[EXERCISE DETAILS] A verbatim copy of the lines starting at the one with "05252 26265" and ending at the last line below is required; include nothing else.
■ ■ ■ ■ ■
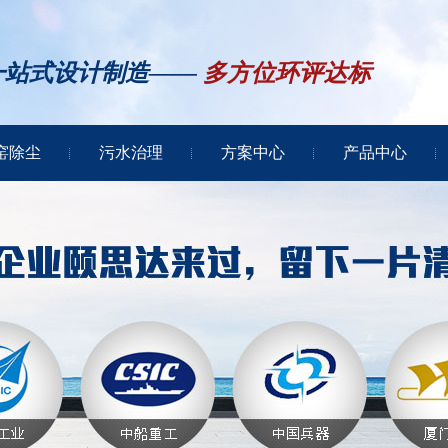
一站式设计制造——
多方位环评达标
窑除尘
污水治理
方案中心
产品中心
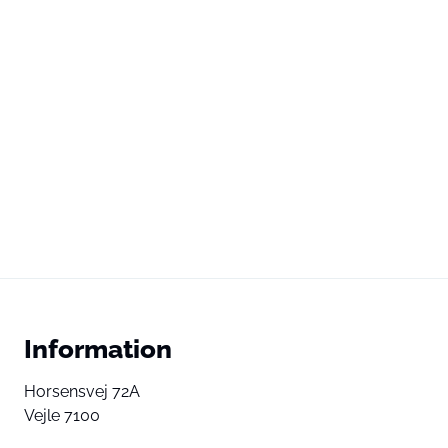
Information
Horsensvej 72A
Vejle 7100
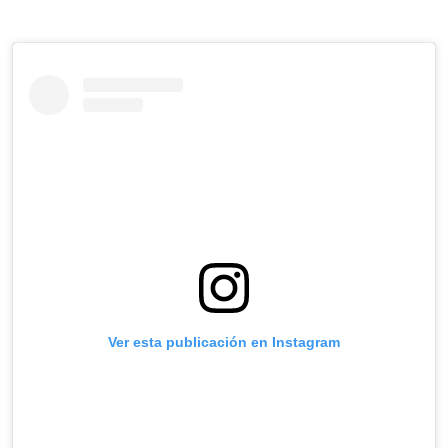
Ver esta publicación en Instagram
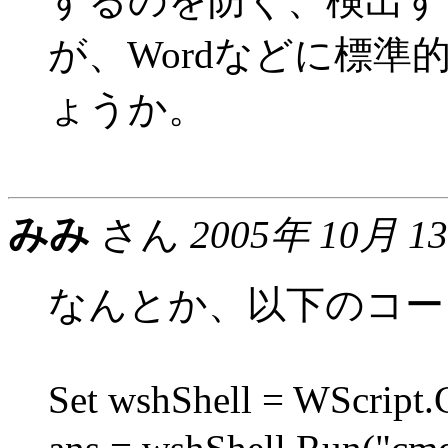
するのを防ぐ、検出す
が、Wordなどに標
ょうか。
みみ
さん
2005年 10月 1
なんとか、以下のコー
Set wshShell = WScript.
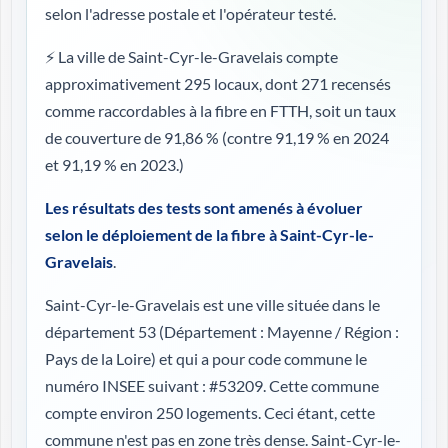
selon l'adresse postale et l'opérateur testé.
⚡ La ville de Saint-Cyr-le-Gravelais compte
approximativement 295 locaux, dont 271 recensés
comme raccordables à la fibre en FTTH, soit un taux
de couverture de 91,86 %
(contre 91,19 % en 2024
et 91,19 % en 2023.)
Les résultats des tests sont amenés à évoluer
selon le déploiement de la fibre à Saint-Cyr-le-
Gravelais
.
Saint-Cyr-le-Gravelais est une ville située dans le
département 53 (
Département : Mayenne / Région :
Pays de la Loire
) et qui a pour code commune le
numéro INSEE suivant : #53209. Cette commune
compte environ 250 logements. Ceci étant, cette
commune n'est pas en zone très dense. Saint-Cyr-le-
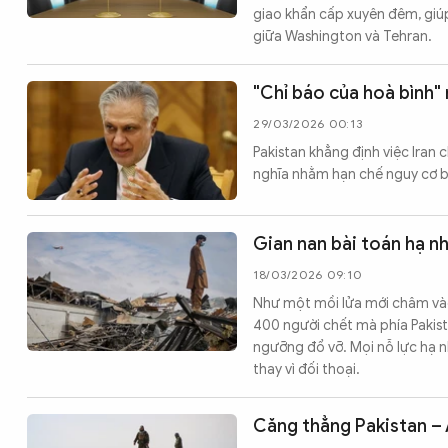
giao khẩn cấp xuyên đêm, giú
giữa Washington và Tehran.
"Chỉ báo của hoà bình"
29/03/2026 00:13
Pakistan khẳng định việc Iran
nghĩa nhằm hạn chế nguy cơ bù
Gian nan bài toán hạ n
18/03/2026 09:10
Như một mồi lửa mới châm vào
400 người chết mà phía Pakis
ngưỡng đổ vỡ. Mọi nỗ lực hạ n
thay vì đối thoại.
Căng thẳng Pakistan – A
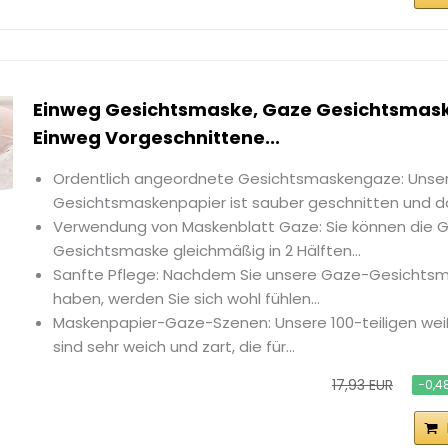
Einweg Gesichtsmaske, Gaze Gesichtsmask
Einweg Vorgeschnittene...
Ordentlich angeordnete Gesichtsmaskengaze: Unse
Gesichtsmaskenpapier ist sauber geschnitten und da
Verwendung von Maskenblatt Gaze: Sie können die 
Gesichtsmaske gleichmäßig in 2 Hälften...
Sanfte Pflege: Nachdem Sie unsere Gaze-Gesichts
haben, werden Sie sich wohl fühlen...
Maskenpapier-Gaze-Szenen: Unsere 100-teiligen w
sind sehr weich und zart, die für...
17,93 EUR
−0,4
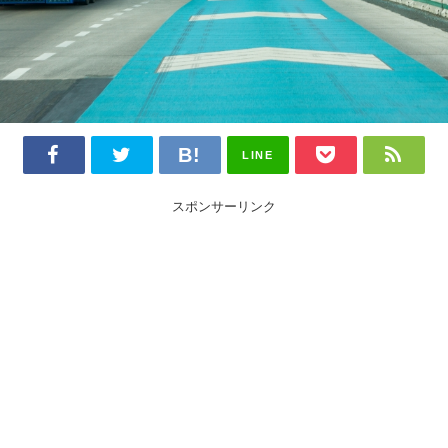
LINE
スポンサーリンク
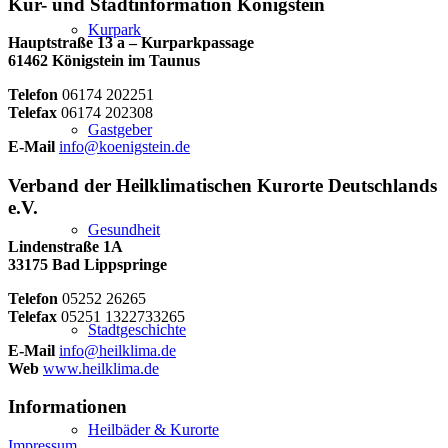
Kur- und Stadtinformation Königstein
Kurpark
Hauptstraße 13 a – Kurparkpassage
61462 Königstein im Taunus
Telefon
06174 202251
Telefax
06174 202308
Gastgeber
E-Mail
info@koenigstein.de
Verband der Heilklimatischen Kurorte Deutschlands
e.V.
Gesundheit
Lindenstraße 1A
33175 Bad Lippspringe
Telefon
05252 26265
Telefax
05251 1322733265
Stadtgeschichte
E-Mail
info@heilklima.de
Web
www.heilklima.de
Informationen
Heilbäder & Kurorte
Impressum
■ ■ ■ ■ ■
[OUTPUT OF THE EXERCISE]
05252 26265
Telefax
05251 1322733265
Stadtgeschichte
E-Mail
info@heilklima.de
Web
www.heilklima.de
Informationen
Heilbäder & Kurorte
Impressum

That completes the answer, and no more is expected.